The Ninth Circuit’s ruling directly applies to employers in Alaska, Arizona, California, Hawaii, Idaho, Montana, Nevada, Oregon, Washington, Guam, and the Northern Mariana Islands. However, given the federal Equal Employment Opportunity Commission’s amici brief in support of the plaintiffs’ position and the Court’s reliance on opinions from the Second, Fourth, and Sixth Circuits that held that sights and sounds that pervade the work environment may constitute sex discrimination, it is likely other circuits may follow suit.


Eight former employees of apparel manufacturer S&S Activewear (seven females and one male) brought sexual harassment claims against S&S alleging that the company permitted its managers and employees to routinely play “sexually graphic, violently misogynistic” music at the worksite. The music was played on speakers throughout the warehouse and accompanied by “abusive conduct” by male employees (e.g. sexually graphic gestures, obscenities, and sexually explicit remarks). Some employees complained “almost daily” for nearly two years before litigation ensued.

S&S moved to dismiss the complaint for failure to state a claim, which the district court granted, dismissing the complaint without leave to amend. The lower court reasoned that since the music offended both women and men and was audible throughout the warehouse, it could not serve as the basis for a sexual harassment claim. In the district court’s estimation, the music’s offensiveness to both men and women was a “fatal flaw.” Plaintiffs appealed to the Ninth Circuit.

The Ninth Circuit Finds the Lower Court’s Decision Out of Tune

The Ninth Circuit disagreed for two reasons:

  1. Harassment, whether aural or visual, does not need to be directly targeted at a particular plaintiff in order to pollute a workplace and give rise to a Title VII claim.
  2. That the challenged conduct is offensive to multiple genders will not bar a Title VII claim.

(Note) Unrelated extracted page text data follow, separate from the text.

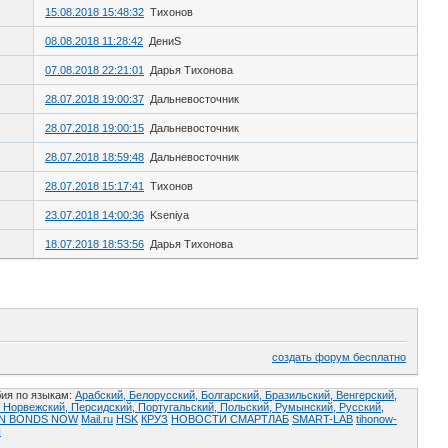
15.08.2018 15:48:32
Тихонов
08.08.2018 11:28:42
ДениS
07.08.2018 22:21:01
Дарья Тихонова
28.07.2018 19:00:37
Дальневосточник
28.07.2018 19:00:15
Дальневосточник
28.07.2018 18:59:48
Дальневосточник
28.07.2018 15:17:41
Тихонов
23.07.2018 14:00:36
Kseniya
18.07.2018 18:53:56
Дарья Тихонова
создать форум бесплатно
ия по языкам:
Арабский,
Белорусский,
Болгарский,
Бразильский,
Венгерский,
,
Норвежский,
Персидский,
Португальский,
Польский,
Румынский,
Русский,
AN BONDS NOW
Mail.ru
HSK
КРУЗ
НОВОСТИ СМАРТЛАБ
SMART-LAB
tihonow-
ы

Accordingly, the Court held that “music with sexually derogatory and violent content, played constantly and publicly throughout the workplace, can foster a hostile or abusive environment and thus constitute discrimination because of sex.”

It further noted that “repeated and prolonged exposure to sexually foul and abusive music . . . falls within a broader category of actionable, auditory harassment that can pollute a workplace and violate Title VII.”

Time to Update Your Playlist?

Under Title VII generally, employers must (i) ensure the workplace is free from sexual harassment and (ii) take steps to stop sexually hostile or abusive conduct. Now, to remain compliant with Title VII, employers must ensure that any music being played at worksites is appropriate and inoffensive, or risk legitimate claims of sexual harassment. Furthermore, while this ruling only addresses harassment based on sex, it is reasonable to believe that its logic could extend to other protected classes (e.g. race, color, religion, national origin, disability, or age).

This case also underscores the importance of maintaining appropriate mechanisms to receive and investigate employee complaints of harassment. Two years of near daily complaints should not fall on deaf ears. Instead, it is a strong signal to reassess what’s happening in the workplace. And, that something or someone is an equal opportunity offender does not excuse it – “it was offensive to everyone” is not be a sufficient defense.

While we might not all favorite the same playlists, it’s important to recognize basic tenets of decency and R-E-S-P-E-C-T. A good litmus test: if the music in the workplace is leading some employees to make sexually graphic and violent gestures, it’s time to the change that tune.